= The problem =
Without any pictures, print exactly the lines that run from the start of the data through the line containing "representing the individual".
BEGIN Input for this task
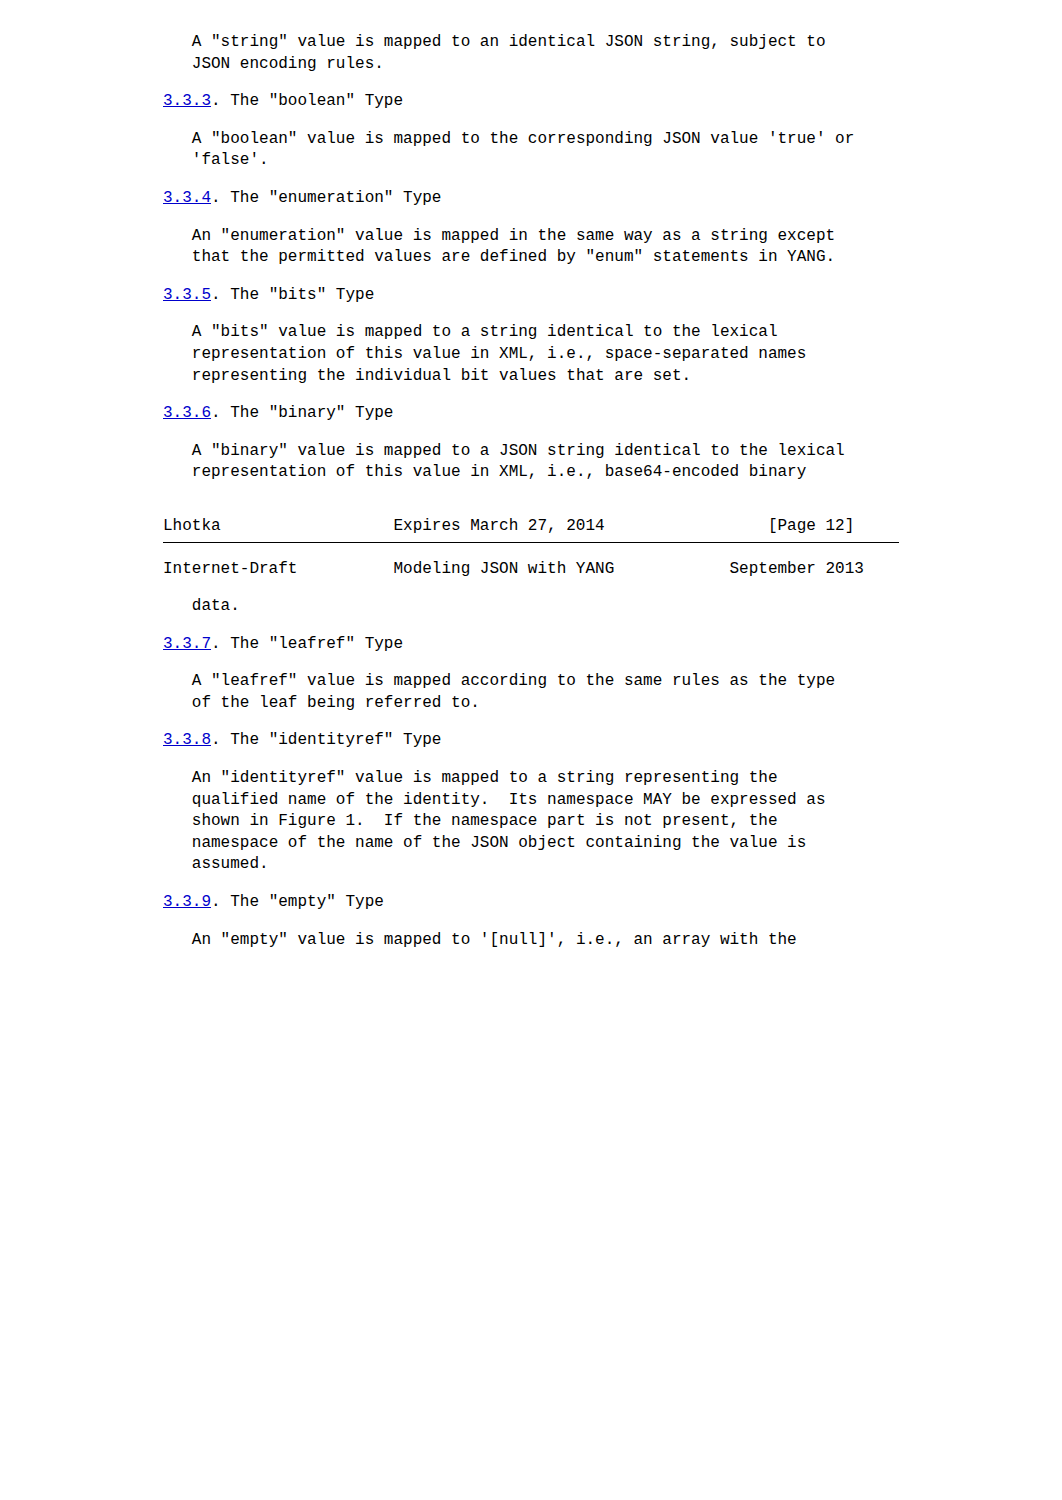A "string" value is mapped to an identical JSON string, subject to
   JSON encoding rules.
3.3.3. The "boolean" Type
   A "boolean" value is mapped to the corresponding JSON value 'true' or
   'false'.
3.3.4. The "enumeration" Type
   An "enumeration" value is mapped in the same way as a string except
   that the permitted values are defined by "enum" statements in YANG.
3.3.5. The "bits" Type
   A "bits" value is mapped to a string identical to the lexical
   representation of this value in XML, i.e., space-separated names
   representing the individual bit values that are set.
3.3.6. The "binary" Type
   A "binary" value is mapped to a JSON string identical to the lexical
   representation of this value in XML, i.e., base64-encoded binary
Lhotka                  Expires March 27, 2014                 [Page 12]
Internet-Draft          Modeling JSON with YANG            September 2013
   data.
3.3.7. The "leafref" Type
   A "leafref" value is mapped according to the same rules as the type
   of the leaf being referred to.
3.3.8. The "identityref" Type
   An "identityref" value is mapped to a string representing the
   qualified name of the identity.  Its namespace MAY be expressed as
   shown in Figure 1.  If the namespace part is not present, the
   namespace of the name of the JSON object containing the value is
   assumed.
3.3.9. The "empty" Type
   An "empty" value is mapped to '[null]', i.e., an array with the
END Input for this task
= Result for this exercise =
A "string" value is mapped to an identical JSON string, subject to
   JSON encoding rules.
3.3.3. The "boolean" Type
   A "boolean" value is mapped to the corresponding JSON value 'true' or
   'false'.
3.3.4. The "enumeration" Type
   An "enumeration" value is mapped in the same way as a string except
   that the permitted values are defined by "enum" statements in YANG.
3.3.5. The "bits" Type
   A "bits" value is mapped to a string identical to the lexical
   representation of this value in XML, i.e., space-separated names
   representing the individual bit values that are set.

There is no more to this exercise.